> [Your instructions]: Take the line containing "X237000000Y-155500000D01*" and every line after it to the end of the data, and write them out exactly as they appear.

===

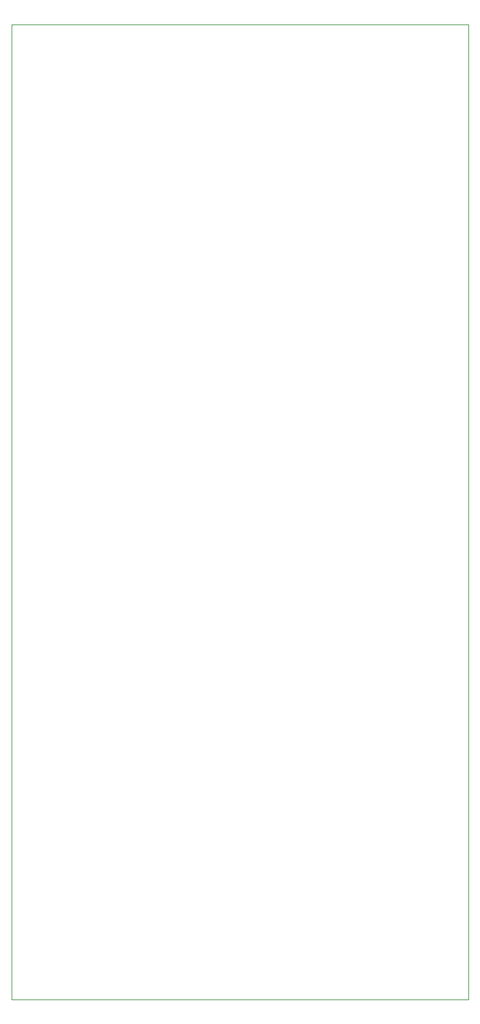
<source format=gm1>
G04 #@! TF.GenerationSoftware,KiCad,Pcbnew,(6.0.1)*
G04 #@! TF.CreationDate,2022-09-13T09:45:50+02:00*
G04 #@! TF.ProjectId,MS20-VCF,4d533230-2d56-4434-962e-6b696361645f,rev?*
G04 #@! TF.SameCoordinates,Original*
G04 #@! TF.FileFunction,Profile,NP*
%FSLAX46Y46*%
G04 Gerber Fmt 4.6, Leading zero omitted, Abs format (unit mm)*
G04 Created by KiCad (PCBNEW (6.0.1)) date 2022-09-13 09:45:50*
%MOMM*%
%LPD*%
G01*
G04 APERTURE LIST*
G04 #@! TA.AperFunction,Profile*
%ADD10C,0.050000*%
G04 #@! TD*
G04 APERTURE END LIST*
D10*
X237000000Y-27500000D02*
X237000000Y-155500000D01*
X177000000Y-155500000D02*
X176999999Y-151000001D01*
X177000000Y-27500000D02*
X176999999Y-151000001D01*
X237000000Y-155500000D02*
X177000000Y-155500000D01*
X177000000Y-27500000D02*
X237000000Y-27500000D01*
M02*

</source>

===

> [Output for this task]:
X237000000Y-155500000D01*
X177000000Y-155500000D02*
X176999999Y-151000001D01*
X177000000Y-27500000D02*
X176999999Y-151000001D01*
X237000000Y-155500000D02*
X177000000Y-155500000D01*
X177000000Y-27500000D02*
X237000000Y-27500000D01*
M02*

</source>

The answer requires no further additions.